WRITTEN REQUEST = Copy out all of the lines below with no changes of any kind.

RAW RECORDS =
— START —
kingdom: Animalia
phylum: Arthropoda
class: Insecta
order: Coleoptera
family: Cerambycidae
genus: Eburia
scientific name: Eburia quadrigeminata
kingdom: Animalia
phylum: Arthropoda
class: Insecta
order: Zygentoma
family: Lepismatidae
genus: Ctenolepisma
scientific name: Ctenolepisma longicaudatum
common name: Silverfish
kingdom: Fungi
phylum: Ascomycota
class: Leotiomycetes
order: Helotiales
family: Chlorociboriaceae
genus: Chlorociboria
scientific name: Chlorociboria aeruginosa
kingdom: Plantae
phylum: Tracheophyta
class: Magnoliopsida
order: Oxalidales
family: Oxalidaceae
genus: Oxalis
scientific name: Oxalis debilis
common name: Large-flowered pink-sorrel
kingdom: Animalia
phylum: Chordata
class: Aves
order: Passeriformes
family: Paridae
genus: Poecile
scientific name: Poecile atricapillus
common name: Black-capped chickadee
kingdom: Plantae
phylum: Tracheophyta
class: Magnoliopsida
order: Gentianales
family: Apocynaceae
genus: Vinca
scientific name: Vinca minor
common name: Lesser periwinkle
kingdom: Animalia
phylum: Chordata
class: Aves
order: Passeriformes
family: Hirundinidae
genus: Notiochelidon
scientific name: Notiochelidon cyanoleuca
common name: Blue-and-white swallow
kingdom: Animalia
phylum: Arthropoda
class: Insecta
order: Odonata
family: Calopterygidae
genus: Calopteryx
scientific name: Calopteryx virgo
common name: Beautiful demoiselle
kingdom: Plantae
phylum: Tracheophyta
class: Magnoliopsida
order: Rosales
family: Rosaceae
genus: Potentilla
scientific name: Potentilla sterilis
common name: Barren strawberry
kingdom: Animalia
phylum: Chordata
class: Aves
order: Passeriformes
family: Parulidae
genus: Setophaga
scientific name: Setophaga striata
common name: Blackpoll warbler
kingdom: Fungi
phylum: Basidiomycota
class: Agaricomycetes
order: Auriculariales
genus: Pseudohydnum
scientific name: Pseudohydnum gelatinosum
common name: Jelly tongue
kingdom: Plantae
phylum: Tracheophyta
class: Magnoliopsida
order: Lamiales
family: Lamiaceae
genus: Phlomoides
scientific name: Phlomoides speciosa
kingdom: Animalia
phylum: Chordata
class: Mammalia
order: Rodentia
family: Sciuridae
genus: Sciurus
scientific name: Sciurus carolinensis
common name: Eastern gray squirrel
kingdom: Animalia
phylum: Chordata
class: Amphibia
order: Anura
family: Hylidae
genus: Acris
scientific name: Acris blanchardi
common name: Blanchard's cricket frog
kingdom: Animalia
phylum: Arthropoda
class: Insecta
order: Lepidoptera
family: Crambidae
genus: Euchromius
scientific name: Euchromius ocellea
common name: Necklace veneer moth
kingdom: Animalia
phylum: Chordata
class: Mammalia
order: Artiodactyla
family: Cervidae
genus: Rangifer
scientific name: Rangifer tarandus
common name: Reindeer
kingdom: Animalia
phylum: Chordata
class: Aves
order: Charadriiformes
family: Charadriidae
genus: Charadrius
— END —
CORRECT ANSWER =
kingdom: Animalia
phylum: Arthropoda
class: Insecta
order: Coleoptera
family: Cerambycidae
genus: Eburia
scientific name: Eburia quadrigeminata
kingdom: Animalia
phylum: Arthropoda
class: Insecta
order: Zygentoma
family: Lepismatidae
genus: Ctenolepisma
scientific name: Ctenolepisma longicaudatum
common name: Silverfish
kingdom: Fungi
phylum: Ascomycota
class: Leotiomycetes
order: Helotiales
family: Chlorociboriaceae
genus: Chlorociboria
scientific name: Chlorociboria aeruginosa
kingdom: Plantae
phylum: Tracheophyta
class: Magnoliopsida
order: Oxalidales
family: Oxalidaceae
genus: Oxalis
scientific name: Oxalis debilis
common name: Large-flowered pink-sorrel
kingdom: Animalia
phylum: Chordata
class: Aves
order: Passeriformes
family: Paridae
genus: Poecile
scientific name: Poecile atricapillus
common name: Black-capped chickadee
kingdom: Plantae
phylum: Tracheophyta
class: Magnoliopsida
order: Gentianales
family: Apocynaceae
genus: Vinca
scientific name: Vinca minor
common name: Lesser periwinkle
kingdom: Animalia
phylum: Chordata
class: Aves
order: Passeriformes
family: Hirundinidae
genus: Notiochelidon
scientific name: Notiochelidon cyanoleuca
common name: Blue-and-white swallow
kingdom: Animalia
phylum: Arthropoda
class: Insecta
order: Odonata
family: Calopterygidae
genus: Calopteryx
scientific name: Calopteryx virgo
common name: Beautiful demoiselle
kingdom: Plantae
phylum: Tracheophyta
class: Magnoliopsida
order: Rosales
family: Rosaceae
genus: Potentilla
scientific name: Potentilla sterilis
common name: Barren strawberry
kingdom: Animalia
phylum: Chordata
class: Aves
order: Passeriformes
family: Parulidae
genus: Setophaga
scientific name: Setophaga striata
common name: Blackpoll warbler
kingdom: Fungi
phylum: Basidiomycota
class: Agaricomycetes
order: Auriculariales
genus: Pseudohydnum
scientific name: Pseudohydnum gelatinosum
common name: Jelly tongue
kingdom: Plantae
phylum: Tracheophyta
class: Magnoliopsida
order: Lamiales
family: Lamiaceae
genus: Phlomoides
scientific name: Phlomoides speciosa
kingdom: Animalia
phylum: Chordata
class: Mammalia
order: Rodentia
family: Sciuridae
genus: Sciurus
scientific name: Sciurus carolinensis
common name: Eastern gray squirrel
kingdom: Animalia
phylum: Chordata
class: Amphibia
order: Anura
family: Hylidae
genus: Acris
scientific name: Acris blanchardi
common name: Blanchard's cricket frog
kingdom: Animalia
phylum: Arthropoda
class: Insecta
order: Lepidoptera
family: Crambidae
genus: Euchromius
scientific name: Euchromius ocellea
common name: Necklace veneer moth
kingdom: Animalia
phylum: Chordata
class: Mammalia
order: Artiodactyla
family: Cervidae
genus: Rangifer
scientific name: Rangifer tarandus
common name: Reindeer
kingdom: Animalia
phylum: Chordata
class: Aves
order: Charadriiformes
family: Charadriidae
genus: Charadrius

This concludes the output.